An Old Dispatch…
December 30, 2014
Hey Dad,
You wrote something beautiful, a long time ago, intended for this space. I never put it up but I'm doing it now, and I hope that we can get moving on this again. So many things have happened that have made me turn away from even wanting to engage. But it feels important now, for so many reasons, to wake this space up. Also, the blue I like seems to be gone. And your red is messed up, too. You lose some you lose some, as Luigi would say.
-A
Andrea,
I’ve been thinking about this entry for the reconciliation project which is not at all the direction we’ve been going but rather a reflection on one aspect of my life that I want to share with you. You don’t have to respond or post it. If you think it is too personal for the project we can certainly keep it in family.
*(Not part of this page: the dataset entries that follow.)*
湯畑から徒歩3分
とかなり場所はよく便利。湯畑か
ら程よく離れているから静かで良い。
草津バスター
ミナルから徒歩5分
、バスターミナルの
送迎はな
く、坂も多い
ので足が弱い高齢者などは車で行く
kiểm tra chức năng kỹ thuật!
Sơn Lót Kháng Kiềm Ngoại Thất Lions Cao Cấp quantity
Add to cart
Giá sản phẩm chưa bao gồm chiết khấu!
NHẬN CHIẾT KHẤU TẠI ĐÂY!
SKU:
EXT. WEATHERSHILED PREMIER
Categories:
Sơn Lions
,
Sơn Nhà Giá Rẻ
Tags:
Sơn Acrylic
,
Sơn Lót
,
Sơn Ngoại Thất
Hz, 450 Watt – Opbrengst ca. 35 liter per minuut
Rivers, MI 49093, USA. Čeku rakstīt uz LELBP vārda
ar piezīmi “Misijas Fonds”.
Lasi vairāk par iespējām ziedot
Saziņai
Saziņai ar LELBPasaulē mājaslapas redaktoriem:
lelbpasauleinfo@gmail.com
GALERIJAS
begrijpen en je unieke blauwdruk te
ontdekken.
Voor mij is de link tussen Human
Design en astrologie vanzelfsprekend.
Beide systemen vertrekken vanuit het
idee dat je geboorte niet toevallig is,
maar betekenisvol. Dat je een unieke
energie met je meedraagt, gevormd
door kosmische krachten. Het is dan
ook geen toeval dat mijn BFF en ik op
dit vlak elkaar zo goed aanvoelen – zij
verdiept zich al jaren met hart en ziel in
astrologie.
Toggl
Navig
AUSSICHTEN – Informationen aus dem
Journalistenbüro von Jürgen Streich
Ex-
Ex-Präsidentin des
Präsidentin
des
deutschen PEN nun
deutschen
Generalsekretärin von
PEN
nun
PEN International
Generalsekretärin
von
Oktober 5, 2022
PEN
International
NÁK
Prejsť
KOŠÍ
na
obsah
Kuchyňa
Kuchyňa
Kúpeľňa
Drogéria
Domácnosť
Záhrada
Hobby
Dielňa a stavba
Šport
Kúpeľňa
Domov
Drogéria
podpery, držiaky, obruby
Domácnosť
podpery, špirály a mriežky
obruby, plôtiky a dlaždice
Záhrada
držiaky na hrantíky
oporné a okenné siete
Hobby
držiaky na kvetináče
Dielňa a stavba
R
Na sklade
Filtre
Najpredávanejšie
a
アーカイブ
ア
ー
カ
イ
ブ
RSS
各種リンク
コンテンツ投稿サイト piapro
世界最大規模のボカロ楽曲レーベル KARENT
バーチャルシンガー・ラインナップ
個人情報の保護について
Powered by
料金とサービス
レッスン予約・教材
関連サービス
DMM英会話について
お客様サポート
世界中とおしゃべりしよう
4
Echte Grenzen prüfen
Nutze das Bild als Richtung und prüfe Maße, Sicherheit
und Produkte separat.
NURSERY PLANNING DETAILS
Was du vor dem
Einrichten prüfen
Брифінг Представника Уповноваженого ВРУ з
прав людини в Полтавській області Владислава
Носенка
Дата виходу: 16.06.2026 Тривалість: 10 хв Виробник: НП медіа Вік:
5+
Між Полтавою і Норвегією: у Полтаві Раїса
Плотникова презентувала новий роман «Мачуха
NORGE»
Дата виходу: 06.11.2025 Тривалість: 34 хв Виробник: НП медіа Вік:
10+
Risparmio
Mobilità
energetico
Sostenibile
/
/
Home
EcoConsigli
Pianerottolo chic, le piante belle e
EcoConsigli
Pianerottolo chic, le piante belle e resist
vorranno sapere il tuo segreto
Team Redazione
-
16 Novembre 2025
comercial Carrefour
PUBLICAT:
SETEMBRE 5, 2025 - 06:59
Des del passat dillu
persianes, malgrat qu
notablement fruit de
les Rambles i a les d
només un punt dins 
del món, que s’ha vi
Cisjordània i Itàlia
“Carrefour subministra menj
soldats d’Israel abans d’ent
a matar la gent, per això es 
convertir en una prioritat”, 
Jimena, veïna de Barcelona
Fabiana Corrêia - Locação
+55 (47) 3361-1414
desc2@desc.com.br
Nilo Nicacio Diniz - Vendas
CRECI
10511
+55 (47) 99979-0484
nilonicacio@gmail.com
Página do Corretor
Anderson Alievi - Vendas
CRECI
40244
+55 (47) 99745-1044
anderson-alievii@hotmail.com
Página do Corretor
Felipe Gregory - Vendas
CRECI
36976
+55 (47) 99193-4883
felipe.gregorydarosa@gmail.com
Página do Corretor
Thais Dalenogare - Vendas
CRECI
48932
One evening about a month ago your mother and I were watching an old 1943 movie entitled Heaven Can Wait starring Gene Tierney and Don Ameche. Ameche plays the part of a rich playboy who has to answer for his wrong doing when he dies and goes before the devil to determine if he goes to hell or not. It is a very well made cleverly amusing movie about love and redemption.
There was a part in the movie that was a catharsis for me, a feeling hard to put into words of the deep love and understanding between not only the two characters but also between your mother and me. In recalling his life Ameche speaks about the evening of their 25th wedding anniversary. In a very luxurious house full of people Ameche looks for his wife who is not in the room at the time. He finds her in the library resting in a chair. They recollect their first evening when they met in that very room. He remembers standing in a corner, she remembers him sitting. He remembers her looking frightened, she tells him after 25 years she wasn’t frightened at all. She then gets a phone call and coyly dismisses her husband’s question about who was calling. When he admits he is jealous she tells him it was the doctor. She had been getting dizzy spells. It ends up this was their last anniversary together; she passes away a few months later. At this point I looked to your mother, and she was fast asleep.
After chuckling to myself I realized how fortunate that we found each other. What a deep love and understanding we have that has evolved over 37 years. And at this point I wanted with all my being the same thing for you and your brother, to experience the same deep love and understanding after being married 37 years and beyond. To know that would make me a very happy and fulfilled person indeed.
Hope this isn’t too maudlin but every once in a while we have to stop and realize how lucky we are.